Today I thought I would share one of my absolute favourite articles ever written on Karate.
It’s about the different “styles” that seem to exist in Karate, and it is written by a gentleman named Kanken Toyama (1888-1966).
Kanken Toyama was – apart from being a schoolteacher – a master of Karate. He began his Karate training at 9 years old under “the father of modern Karate”, Itosu Anko, but later moves to Taiwan and studied the Chinese styles. Given his diverse martial arts background, the Japanese government soon recognized Toyama, and awarded him the title of master instructor.
In 1946, Toyama founded the All Japan Karate-Do Federation (AJKF) with the intention of unifying the various forms of Karate of Japan and Okinawa under one governing organization. I can’t really say he succeeded…
Anyway, here is a picture of the man in his younger years:
I think I even visited his grave last year, but I can’t seem to find the right picture… Well, enough with the introduction, here is part one of his article/essay about styles in Karate.
How many styles does Karate have? I have been asked this question numerous times but usually by those that really do not understand the essential elements of a martial art.
If one seriously thinks about these essential elements that make up a martial art, one then can easily understand the reasoning that Karate does not have any one style. Karate molds an individual to be the only object of defense or offense and, through this, it teaches the basic concept of self-protection.
The exquisite skill of Karate that is based on self-protection does not need to contain several different “styles,” but a combination of what works or is effective. In other words, Sumo wrestlers, boxers and airplane pilots do not have any one special style and neither does Karate. The methods of training, techniques and successes can only be achieved through sheer ability!

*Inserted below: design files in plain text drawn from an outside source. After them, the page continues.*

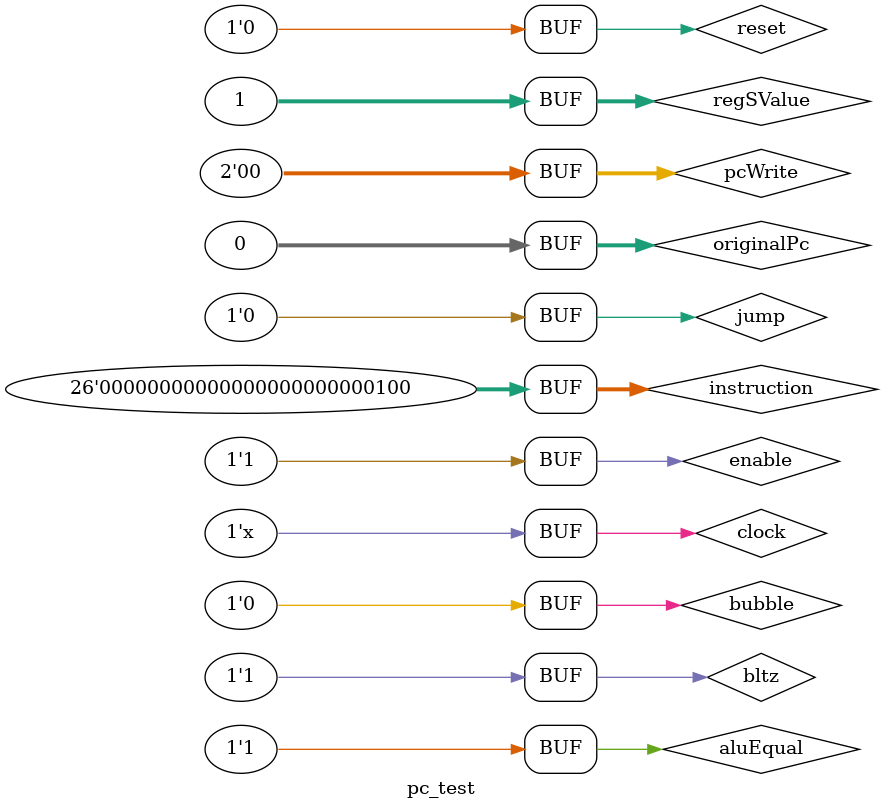
<source format=v>
`timescale 1ns / 1ps


module pc_test();
    reg [31: 0] originalPc = 0;
    reg [31: 0] regSValue=0;
    reg [25: 0] instruction=0;
    //reg [15: 0] immediate=0;
    reg [1: 0] pcWrite=0;
    reg aluEqual=0;
    reg reset=0;
    reg enable=1;
    reg clock=0;
    reg jump=0;
    reg bltz = 0;
    reg bubble = 0;
    wire jumped;
    wire [31: 0] pc;
    wire [24: 0] totalCycle;
    wire [24: 0] unconditionalJump;
    wire [24: 0] conditionalJump;
    wire [24: 0] conditionalSuccessfulJump;

    Pc testpc(.originalPc(originalPc), .regSValue(regSValue), .instruction(instruction), //.immediate(immediate),
            .pcWrite(pcWrite), .aluEqual(aluEqual), .reset(reset), .enable(enable),
            .clock(clock), .jump(jump), .bltz(bltz), .bubble(bubble), .jumped(jumped),
            .pc(pc), .totalCycle(totalCycle), .unconditionalJump(unconditionalJump),
            .conditionalJump(conditionalJump), .conditionalSuccessfulJump(conditionalSuccessfulJump)
        );

    always #5 clock = ~clock;
    initial begin
        #5 reset = 1;
        #10 reset = 0;

        // jump test
        #10 jump = 1;
        instruction = 32'h0c25;
        #10 instruction = 32'h0c64;

        // do noting test
        #10 jump = 0;
        pcWrite = 0;
        #10 pcWrite = 0;

        // jr test
        #10 pcWrite = 1;
        regSValue = 4000;
        #10 regSValue = 8;

        // beq test
        #10 pcWrite =2;
        aluEqual = 1;
        //immediate = 10;
        //#10 immediate = -6;
        #10 aluEqual = 0;

        // bne test
        #10 pcWrite =3;
        aluEqual = 0;
        //Immediate = 10;
        //#10 immediate = -6;
        #10 aluEqual = 1;

        // bltz test
        #10 bltz = 1;
        pcWrite = 0;
        jump = 0;
        instruction = 4;
        regSValue = -32'h1;
        #10 regSValue = 32'h1;

        // enable test
        #10 enable = 0;
        #10 enable = 1;

        // reset test
        #10 reset = 1;
        #10 reset = 0;
    end
endmodule

</source>
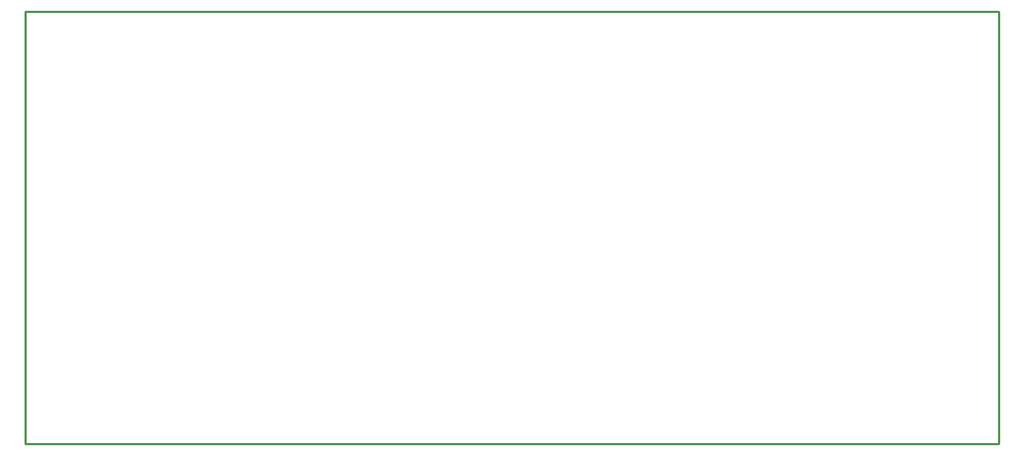
<source format=gbr>
G04 (created by PCBNEW (2013-mar-13)-testing) date Fri 01 Nov 2013 04:53:57 PM PDT*
%MOIN*%
G04 Gerber Fmt 3.4, Leading zero omitted, Abs format*
%FSLAX34Y34*%
G01*
G70*
G90*
G04 APERTURE LIST*
%ADD10C,0.005906*%
%ADD11C,0.010000*%
G04 APERTURE END LIST*
G54D10*
G54D11*
X55000Y-30000D02*
X55000Y-10000D01*
X10000Y-30000D02*
X55000Y-30000D01*
X10000Y-10000D02*
X10000Y-30000D01*
X10000Y-10000D02*
X55000Y-10000D01*
M02*

</source>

The orthodox Karate has, in reality, only one style but what does the word “style” mean? Your methods of etiquette and formality or the various methods of flower arrangement have several different “styles” but they are reasonably the same. People set forth a criteria on how to create a beautiful flower arrangement using the same material or how to show respect to one another as a method of etiquette.

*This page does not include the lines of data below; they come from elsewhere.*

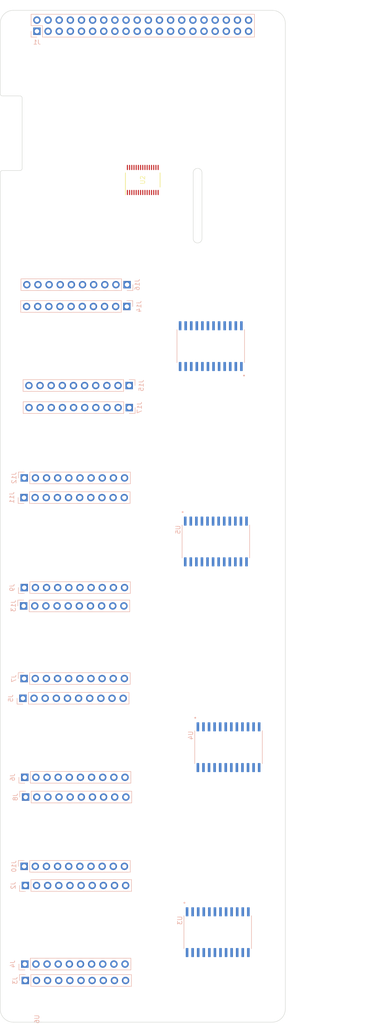
<source format=kicad_pcb>
(kicad_pcb
	(version 20240108)
	(generator "pcbnew")
	(generator_version "8.0")
	(general
		(thickness 1.6)
		(legacy_teardrops no)
	)
	(paper "A3")
	(title_block
		(date "15 nov 2012")
	)
	(layers
		(0 "F.Cu" signal)
		(31 "B.Cu" signal)
		(32 "B.Adhes" user "B.Adhesive")
		(33 "F.Adhes" user "F.Adhesive")
		(34 "B.Paste" user)
		(35 "F.Paste" user)
		(36 "B.SilkS" user "B.Silkscreen")
		(37 "F.SilkS" user "F.Silkscreen")
		(38 "B.Mask" user)
		(39 "F.Mask" user)
		(40 "Dwgs.User" user "User.Drawings")
		(41 "Cmts.User" user "User.Comments")
		(42 "Eco1.User" user "User.Eco1")
		(43 "Eco2.User" user "User.Eco2")
		(44 "Edge.Cuts" user)
		(45 "Margin" user)
		(46 "B.CrtYd" user "B.Courtyard")
		(47 "F.CrtYd" user "F.Courtyard")
		(48 "B.Fab" user)
		(49 "F.Fab" user)
		(50 "User.1" user)
		(51 "User.2" user)
		(52 "User.3" user)
		(53 "User.4" user)
		(54 "User.5" user)
		(55 "User.6" user)
		(56 "User.7" user)
		(57 "User.8" user)
		(58 "User.9" user)
	)
	(setup
		(stackup
			(layer "F.SilkS"
				(type "Top Silk Screen")
			)
			(layer "F.Paste"
				(type "Top Solder Paste")
			)
			(layer "F.Mask"
				(type "Top Solder Mask")
				(color "Green")
				(thickness 0.01)
			)
			(layer "F.Cu"
				(type "copper")
				(thickness 0.035)
			)
			(layer "dielectric 1"
				(type "core")
				(thickness 1.51)
				(material "FR4")
				(epsilon_r 4.5)
				(loss_tangent 0.02)
			)
			(layer "B.Cu"
				(type "copper")
				(thickness 0.035)
			)
			(layer "B.Mask"
				(type "Bottom Solder Mask")
				(color "Green")
				(thickness 0.01)
			)
			(layer "B.Paste"
				(type "Bottom Solder Paste")
			)
			(layer "B.SilkS"
				(type "Bottom Silk Screen")
			)
			(copper_finish "None")
			(dielectric_constraints no)
		)
		(pad_to_mask_clearance 0)
		(allow_soldermask_bridges_in_footprints no)
		(aux_axis_origin 100 100)
		(grid_origin 100 100)
		(pcbplotparams
			(layerselection 0x0000030_80000001)
			(plot_on_all_layers_selection 0x0000000_00000000)
			(disableapertmacros no)
			(usegerberextensions yes)
			(usegerberattributes no)
			(usegerberadvancedattributes no)
			(creategerberjobfile no)
			(dashed_line_dash_ratio 12.000000)
			(dashed_line_gap_ratio 3.000000)
			(svgprecision 6)
			(plotframeref no)
			(viasonmask no)
			(mode 1)
			(useauxorigin no)
			(hpglpennumber 1)
			(hpglpenspeed 20)
			(hpglpendiameter 15.000000)
			(pdf_front_fp_property_popups yes)
			(pdf_back_fp_property_popups yes)
			(dxfpolygonmode yes)
			(dxfimperialunits yes)
			(dxfusepcbnewfont yes)
			(psnegative no)
			(psa4output no)
			(plotreference yes)
			(plotvalue yes)
			(plotfptext yes)
			(plotinvisibletext no)
			(sketchpadsonfab no)
			(subtractmaskfromsilk no)
			(outputformat 1)
			(mirror no)
			(drillshape 1)
			(scaleselection 1)
			(outputdirectory "")
		)
	)
	(net 0 "")
	(net 1 "GND")
	(net 2 "/GPIO2{slash}SDA1")
	(net 3 "/GPIO3{slash}SCL1")
	(net 4 "/GPIO4{slash}GPCLK0")
	(net 5 "/GPIO14{slash}TXD0")
	(net 6 "/GPIO15{slash}RXD0")
	(net 7 "/GPIO17")
	(net 8 "/GPIO18{slash}PCM.CLK")
	(net 9 "/GPIO27")
	(net 10 "/GPIO22")
	(net 11 "/GPIO23")
	(net 12 "/GPIO24")
	(net 13 "/GPIO10{slash}SPI0.MOSI")
	(net 14 "/GPIO9{slash}SPI0.MISO")
	(net 15 "/GPIO25")
	(net 16 "/GPIO11{slash}SPI0.SCLK")
	(net 17 "/GPIO8{slash}SPI0.CE0")
	(net 18 "/GPIO7{slash}SPI0.CE1")
	(net 19 "/ID_SDA")
	(net 20 "/ID_SCL")
	(net 21 "/GPIO5")
	(net 22 "/GPIO6")
	(net 23 "/GPIO12{slash}PWM0")
	(net 24 "/GPIO13{slash}PWM1")
	(net 25 "/GPIO19{slash}PCM.FS")
	(net 26 "/GPIO16")
	(net 27 "/GPIO26")
	(net 28 "/GPIO20{slash}PCM.DIN")
	(net 29 "/GPIO21{slash}PCM.DOUT")
	(net 30 "+5V")
	(net 31 "+3V3")
	(net 32 "Net-(U2-CH2)")
	(net 33 "unconnected-(U2-+VBD-Pad28)")
	(net 34 "unconnected-(U2-GPIO2-Pad1)")
	(net 35 "unconnected-(U2-REFP-Pad4)")
	(net 36 "unconnected-(U2-NC-Pad11)")
	(net 37 "unconnected-(U2-NC-Pad19)")
	(net 38 "unconnected-(U2-NC-Pad15)")
	(net 39 "unconnected-(U2-SCLK-Pad24)")
	(net 40 "unconnected-(U2-NC-Pad13)")
	(net 41 "unconnected-(U2-SDO-Pad26)")
	(net 42 "unconnected-(U2-+VA-Pad21)")
	(net 43 "unconnected-(U2-NC-Pad16)")
	(net 44 "Net-(U2-CH0)")
	(net 45 "unconnected-(U2-GPIO0-Pad29)")
	(net 46 "unconnected-(U2-REFM-Pad3)")
	(net 47 "Net-(U2-CH1)")
	(net 48 "unconnected-(U2-GPIO1-Pad30)")
	(net 49 "Net-(C6-Pad1)")
	(net 50 "unconnected-(U2-SDI-Pad25)")
	(net 51 "unconnected-(U2-NC-Pad17)")
	(net 52 "unconnected-(U2-AINM-Pad9)")
	(net 53 "unconnected-(U2-BDGND-Pad27)")
	(net 54 "unconnected-(U2-CS_N-Pad23)")
	(net 55 "unconnected-(U2-GPIO3-Pad2)")
	(net 56 "unconnected-(U2-AINP-Pad8)")
	(net 57 "Net-(U2-CH3)")
	(net 58 "unconnected-(U2-+VA-Pad5)")
	(net 59 "unconnected-(U2-MXO-Pad7)")
	(net 60 "/FPGA_1_14")
	(net 61 "/FPGA_1_9")
	(net 62 "/FPGA_1_15")
	(net 63 "/FPGA_1_8")
	(net 64 "/MUX_1_S1")
	(net 65 "/MUX_1_S0")
	(net 66 "/FPGA_1_11")
	(net 67 "/FPGA_1_3")
	(net 68 "/FPGA_1_10")
	(net 69 "/MUX_0_IO")
	(net 70 "/FPGA_1_12")
	(net 71 "/FPGA_1_1")
	(net 72 "/MUX_1_S3")
	(net 73 "/FPGA_1_13")
	(net 74 "/FPGA_1_2")
	(net 75 "/FPGA_1_6")
	(net 76 "/FPGA_1_5")
	(net 77 "/FPGA_1_0")
	(net 78 "/MUX_1_S2")
	(net 79 "/FPGA_1_7")
	(net 80 "/FPGA_1_4")
	(net 81 "unconnected-(J2-Pin_1-Pad1)")
	(net 82 "unconnected-(J10-Pin_1-Pad1)")
	(net 83 "unconnected-(J3-Pin_1-Pad1)")
	(net 84 "unconnected-(J4-Pin_1-Pad1)")
	(net 85 "/FPGA_0_6")
	(net 86 "/FPGA_0_7")
	(net 87 "/FPGA_0_3")
	(net 88 "/FPGA_0_0")
	(net 89 "/FPGA_0_4")
	(net 90 "/FPGA_0_1")
	(net 91 "/FPGA_0_2")
	(net 92 "/FPGA_0_5")
	(net 93 "/FPGA_0_12")
	(net 94 "/FPGA_0_10")
	(net 95 "/FPGA_0_11")
	(net 96 "/FPGA_0_9")
	(net 97 "/FPGA_0_8")
	(net 98 "/FPGA_0_14")
	(net 99 "/FPGA_0_15")
	(net 100 "/FPGA_0_13")
	(net 101 "unconnected-(J5-Pin_1-Pad1)")
	(net 102 "unconnected-(J6-Pin_1-Pad1)")
	(net 103 "unconnected-(J7-Pin_1-Pad1)")
	(net 104 "unconnected-(J8-Pin_1-Pad1)")
	(net 105 "/FPGA_2_4")
	(net 106 "/FPGA_2_7")
	(net 107 "/FPGA_2_2")
	(net 108 "unconnected-(J9-Pin_1-Pad1)")
	(net 109 "/FPGA_2_6")
	(net 110 "/FPGA_2_0")
	(net 111 "/FPGA_2_3")
	(net 112 "/FPGA_2_1")
	(net 113 "/FPGA_2_5")
	(net 114 "/FPGA_2_9")
	(net 115 "unconnected-(J11-Pin_1-Pad1)")
	(net 116 "/FPGA_2_15")
	(net 117 "/FPGA_2_10")
	(net 118 "/FPGA_2_14")
	(net 119 "/FPGA_2_8")
	(net 120 "/FPGA_2_12")
	(net 121 "/FPGA_2_11")
	(net 122 "/FPGA_2_13")
	(net 123 "unconnected-(J12-Pin_1-Pad1)")
	(net 124 "unconnected-(J13-Pin_1-Pad1)")
	(net 125 "/FPGA_3_6")
	(net 126 "/FPGA_3_4")
	(net 127 "/FPGA_3_5")
	(net 128 "/FPGA_3_2")
	(net 129 "/FPGA_3_3")
	(net 130 "/FPGA_3_7")
	(net 131 "/FPGA_3_0")
	(net 132 "/FPGA_3_1")
	(net 133 "unconnected-(J14-Pin_1-Pad1)")
	(net 134 "/FPGA_3_10")
	(net 135 "/FPGA_3_14")
	(net 136 "/FPGA_3_8")
	(net 137 "/FPGA_3_13")
	(net 138 "/FPGA_3_11")
	(net 139 "/FPGA_3_15")
	(net 140 "/FPGA_3_9")
	(net 141 "unconnected-(J15-Pin_1-Pad1)")
	(net 142 "/FPGA_3_12")
	(net 143 "unconnected-(J16-Pin_1-Pad1)")
	(net 144 "unconnected-(J17-Pin_1-Pad1)")
	(net 145 "/MUX_0_S1")
	(net 146 "/MUX_0_S0")
	(net 147 "/MUX_0_S3")
	(net 148 "/MUX_0_S2")
	(net 149 "/MUX_1_IO")
	(net 150 "/MUX_2_S2")
	(net 151 "/MUX_2_S0")
	(net 152 "/MUX_2_S1")
	(net 153 "/MUX_2_S3")
	(net 154 "/MUX_2_IO")
	(net 155 "/MUX_3_S1")
	(net 156 "/MUX_3_S2")
	(net 157 "/MUX_3_S3")
	(net 158 "/MUX_3_IO")
	(net 159 "/MUX_3_S0")
	(footprint "MountingHole:MountingHole_2.7mm_M2.5" (layer "F.Cu") (at 161.5 47.5))
	(footprint "MountingHole:MountingHole_2.7mm_M2.5" (layer "F.Cu") (at 103.5 96.5))
	(footprint "MountingHole:MountingHole_2.7mm_M2.5" (layer "F.Cu") (at 103.5 47.5))
	(footprint "MountingHole:MountingHole_2.7mm_M2.5" (layer "F.Cu") (at 161.5 96.5))
	(footprint "CarrierBoardLib:DBT0030A_L" (layer "F.Cu") (at 132.5 82.650001 90))
	(footprint "Connector_PinSocket_2.54mm:PinSocket_2x20_P2.54mm_Vertical" (layer "B.Cu") (at 108.37 48.77 -90))
	(footprint "CarrierBoardLib:SOIC127P1030X265-24N" (layer "B.Cu") (at 149.588 254 -90))
	(footprint "Connector_PinHeader_2.54mm:PinHeader_1x10_P2.54mm_Vertical" (layer "B.Cu") (at 105.34 179.68 -90))
	(footprint "Connector_PinHeader_2.54mm:PinHeader_1x10_P2.54mm_Vertical" (layer "B.Cu") (at 129.425 134.5 90))
	(footprint "Connector_PinSocket_2.54mm:PinSocket_1x10_P2.54mm_Vertical" (layer "B.Cu") (at 105.592 218.72 -90))
	(footprint "Connector_PinSocket_2.54mm:PinSocket_1x10_P2.54mm_Vertical" (layer "B.Cu") (at 105.738 243.36 -90))
	(footprint "Connector_PinHeader_2.54mm:PinHeader_1x10_P2.54mm_Vertical" (layer "B.Cu") (at 105.72 265 -90))
	(footprint "CarrierBoardLib:SOIC127P1030X265-24N" (layer "B.Cu") (at 149.168 165 -90))
	(footprint "Connector_PinSocket_2.54mm:PinSocket_1x10_P2.54mm_Vertical" (layer "B.Cu") (at 128.868 111.465 90))
	(footprint "Connector_PinHeader_2.54mm:PinHeader_1x10_P2.54mm_Vertical" (layer "B.Cu") (at 128.925 106.5 90))
	(footprint "CarrierBoardLib:SOIC127P1030X265-24N" (layer "B.Cu") (at 152.055 211.86 -90))
	(footprint "Connector_PinSocket_2.54mm:PinSocket_1x10_P2.54mm_Vertical" (layer "B.Cu") (at 129.4 129.475 90))
	(footprint "Connector_PinSocket_2.54mm:PinSocket_1x10_P2.54mm_Vertical" (layer "B.Cu") (at 105.42 155 -90))
	(footprint "Connector_PinHeader_2.54mm:PinHeader_1x10_P2.54mm_Vertical" (layer "B.Cu") (at 105.447 196.22 -90))
	(footprint "Connector_PinSocket_2.54mm:PinSocket_1x10_P2.54mm_Vertical" (layer "B.Cu") (at 105.483 175.5 -90))
	(footprint "Connector_PinHeader_2.54mm:PinHeader_1x10_P2.54mm_Vertical" (layer "B.Cu") (at 105.46 239 -90))
	(footprint "CarrierBoardLib:SOIC127P1030X265-24N" (layer "B.Cu") (at 148 120.5 90))
	(footprint "Connector_PinHeader_2.54mm:PinHeader_1x10_P2.54mm_Vertical" (layer "B.Cu") (at 105.483 150.52 -90))
	(footprint "Connector_PinSocket_2.54mm:PinSocket_1x10_P2.54mm_Vertical" (layer "B.Cu") (at 105.172 200.72 -90))
	(footprint "Connector_PinSocket_2.54mm:PinSocket_1x10_P2.54mm_Vertical" (layer "B.Cu") (at 105.602 261.265 -90))
	(footprint "Connector_PinHeader_2.54mm:PinHeader_1x10_P2.54mm_Vertical"
		(layer "B.Cu")
		(uuid "f0de011b-4836-4b17-8aa7-b6575e463034")
		(at 105.787 223.22 -90)
		(descr "Through hole straight pin header, 1x10, 2.54mm pitch, single row")
		(tags "Through hole pin header THT 1x10 2.54mm single row")
		(property "Reference" "J8"
			(at 0 2.33 90)
			(layer "B.SilkS")
			(uuid "14d5e8ab-7bb6-4d1e-b17f-c23258c78f61")
			(effects
				(font
					(size 1 1)
					(thickness 0.15)
				)
				(justify mirror)
			)
		)
		(property "Value" "Conn_01x10_Pin"
			(at 0 -25.19 90)
			(layer "B.Fab")
			(uuid "425deead-63b2-4508-a462-acab1c7aecc5")
			(effects
				(font
					(size 1 1)
					(thickness 0.15)
				)
				(justify mirror)
			)
		)
		(property "Footprint" "Connector_PinHeader_2.54mm:PinHeader_1x10_P2.54mm_Vertical"
			(at 0 0 90)
			(unlocked yes)
			(layer "B.Fab")
			(hide yes)
			(uuid "33c59632-358d-48d2-8152-9d5464223cda")
			(effects
				(font
					(size 1.27 1.27)
					(thickness 0.15)
				)
				(justify mirror)
			)
		)
		(property "Datasheet" ""
			(at 0 0 90)
			(unlocked yes)
			(layer "B.Fab")
			(hide yes)
			(uuid "e15fc83f-784d-4dfe-8b36-b765b4a38a48")
			(effects
				(font
					(size 1.27 1.27)
					(thickness 0.15)
				)
				(justify mirror)
			)
		)
		(property "Description" "Generic connector, single row, 01x10, script generated"
			(at 0 0 90)
			(unlocked yes)
			(layer "B.Fab")
			(hide yes)
			(uuid "d941cbcb-8e32-4284-8a14-580d73c7aeee")
			(effects
				(font
					(size 1.27 1.27)
					(thickness 0.15)
				)
				(justify mirror)
			)
		)
		(property ki_fp_filters "Connector*:*_1x??_*")
		(path "/dfe350c8-da47-4510-81a7-fb95ee29a2fa")
		(sheetname "Root")
		(sheetfile "CarrierBoard.kicad_sch")
		(attr through_hole)
		(fp_line
			(start -1.33 1.33)
			(end -1.33 0)
			(stroke
				(width 0.12)
				(type solid)
			)
			(layer "B.SilkS")
			(uuid "24f9fdcf-b25e-45a8-bbd9-a01ecf039bc8")
		)
		(fp_line
			(start 0 1.33)
			(end -1.33 1.33)
			(stroke
				(width 0.12)
				(type solid)
			)
			(layer "B.SilkS")
			(uuid "2f3b1d48-aa6b-4841-a510-18d8b53f6dda")
		)
		(fp_line
			(start 1.33 -1.27)
			(end -1.33 -1.27)
			(stroke
				(width 0.12)
				(type solid)
			)
			(layer "B.SilkS")
			(uuid "db220459-b474-4438-81b3-876a381cc031")
		)
		(fp_line
			(start -1.33 -24.19)
			(end -1.33 -1.27)
			(stroke
				(width 0.12)
				(type solid)
			)
			(layer "B.SilkS")
			(uuid "9b758ab3-28d2-4e2d-976b-ea46e5a823e2")
		)
		(fp_line
			(start 1.33 -24.19)
			(end 1.33 -1.27)
			(stroke
				(width 0.12)
				(type s
... [12127 chars truncated]
</source>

It is understandable that people in Japan show respect by bowing and people of Europe and America show the same respect by shaking hands or saluting. As far as etiquette and formality goes, there are several styles from different points of view, ideology and social standing but they accomplish the same purpose.
So, one can now understand that although there maybe a number of ways of doing things, they all accomplish the same end and purpose.
And that is what counts.
Now, let us discuss Karate styles. One of the major styles that come to our attention is Shorin-ryu (ryu meaning a way or style that was created from an individual’s point of view, belief or ideology). Shorei-ryu, Goju-ryu and Shito-ryu are other styles that are very closely related and this will be discussed.